I am trying to fetch maximum balance for given account
ACCT_BALANCE table:
ACCOUNT_JOIN,BALANCE_UPDATE_DATE,ACCT_VALUE
1 11:49 AM 3/21/2017 1000
1 10:49 AM 5/29/2017 2121
2 11:49 AM 3/29/2017 3332
2 13:21 AM 3/33/2017 110
3 11:50 AM 4/4/2017 888
4 10:49 AM 3/29/2017 66
4 11:50 AM 3/3/2017 57000
4 10:49 AM 2/29/2017 2265
4 13:21 AM 3/2/2017 555
4 11:50 AM 8/9/2017 555
for example, max balance for account join 1 is 2121 from 5/29/2017
Performance wise what will be better? using MAX with Inner join or rank() over?

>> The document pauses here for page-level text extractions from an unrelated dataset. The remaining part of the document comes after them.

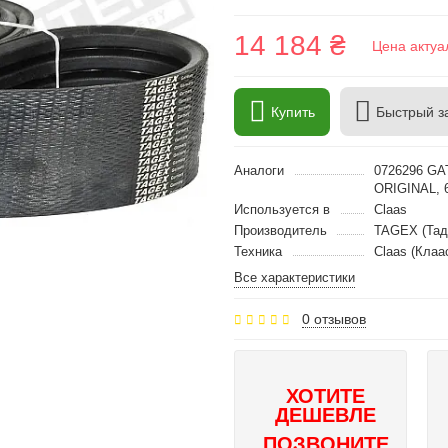
14 184 ₴
Цена актуа
Купить
Быстрый з
Аналоги
0726296 GA
ORIGINAL, 
Используется в
Claas
Производитель
TAGEX (Тад
Техника
Claas (Клаа
Все характеристики
0 отзывов
ХОТИТЕ
ДЕШЕВЛЕ
ПОЗВОНИТЕ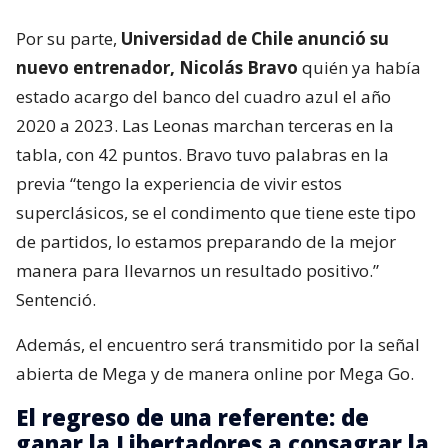
Por su parte,
Universidad de Chile anunció su
nuevo entrenador, Nicolás Bravo
quién ya había
estado acargo del banco del cuadro azul el año
2020 a 2023. Las Leonas marchan terceras en la
tabla, con 42 puntos. Bravo tuvo palabras en la
previa “tengo la experiencia de vivir estos
superclásicos, se el condimento que tiene este tipo
de partidos, lo estamos preparando de la mejor
manera para llevarnos un resultado positivo.”
Sentenció.
Además, el encuentro será transmitido por la señal
abierta de Mega y de manera online por Mega Go.
El regreso de una referente: de
ganar la Libertadores a consagrar la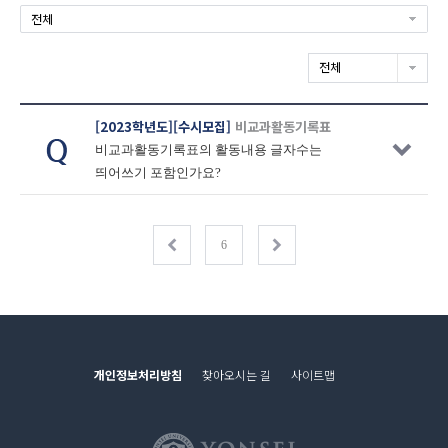
전체
전체
[2023학년도]
[수시모집]
비교과활동기록표
비교과활동기록표의 활동내용 글자수는
띄어쓰기 포함인가요?
6
개인정보처리방침
찾아오시는 길
사이트맵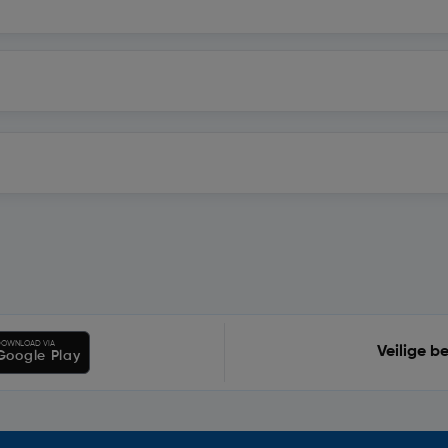
OWNLOAD VIA
Veilige b
Google Play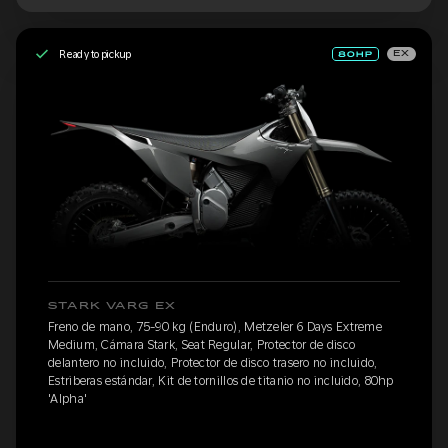
Ready to pickup
EX
STARK VARG EX
Freno de mano, 75-90 kg (Enduro), Metzeler 6 Days Extreme
Medium, Cámara Stark, Seat Regular, Protector de disco
delantero no incluido, Protector de disco trasero no incluido,
Estriberas estándar, Kit de tornillos de titanio no incluido, 80hp
'Alpha'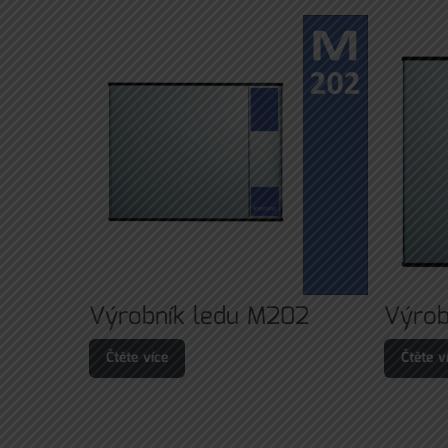
Výrobník ledu M202
Výrob
Čtěte více
Čtěte v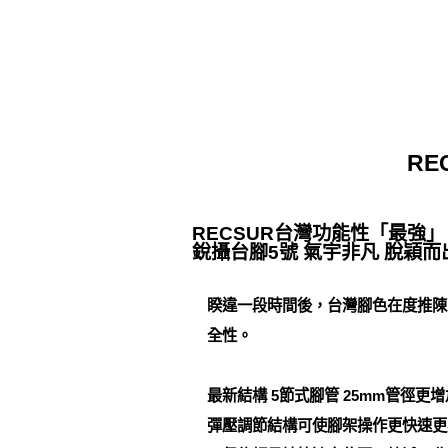
RE
RECSUR台灣功能性「最強
銳攝台腳5號 氣宇非凡 脫穎而出
睽違一段時間後，台灣腳色在度推陳
全性。
最新結構 5節式腳管 25mm管徑
彈壓調節結構可使腳架操作更快速更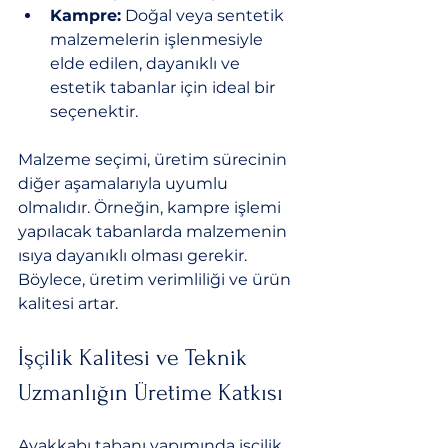
Kampre:
 Doğal veya sentetik 
malzemelerin işlenmesiyle 
elde edilen, dayanıklı ve 
estetik tabanlar için ideal bir 
seçenektir.
Malzeme seçimi, üretim sürecinin 
diğer aşamalarıyla uyumlu 
olmalıdır. Örneğin, kampre işlemi 
yapılacak tabanlarda malzemenin 
ısıya dayanıklı olması gerekir. 
Böylece, üretim verimliliği ve ürün 
kalitesi artar.
İşçilik Kalitesi ve Teknik 
Uzmanlığın Üretime Katkısı
Ayakkabı tabanı yapımında işçilik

CREATE OR REPLACE VIEW MAX_VAL_VIEW
AS
SELECT ACCT_VALUE,ACCOUNT_JOIN
FROM (
SELECT ACCT_VALUE,ACCOUNT_JOIN,
rank() over (partition by ACCOUNT_JOIN order by BALANCE_UPDATE_DATE desc) rnk
FROM ACCT_BALANCE
)
WHERE rnk = 1
/
CREATE OR REPLACE VIEW MAX_VAL_VIEW
AS
SELECT A.ACCT_VALUE ,A.ACCOUNT_JOIN
FROM ACCT_BALANCE A
WHERE A.BALANCE_UPDATE_DATE = (
SELECT max(B.BALANCE_UPDATE_DATE)
FROM ACCT_BALANCE B
WHERE B.ACCOUNT_JOIN = A.ACCOUNT_JOIN
)
/
You could also use the last
function:
select max(acct_value) keep (dense_rank last order by balance_update_date) as acct_value,
account_join
from acct_balance
group by account_join;
ACCT_VALUE ACCOUNT_JOIN
---------- ------------
2121 1
110 2
888 3
555 4
(using modified date/times to make them all valid).
Either that or the rank()
approach should beat the max(B.BALANCE_UPDATE_DATE)
approach, as they only hit the table once. You can look at the execution plans for all three queries to see how the optimiser treats them - which indexes (if any) they use, how many full table scans, etc.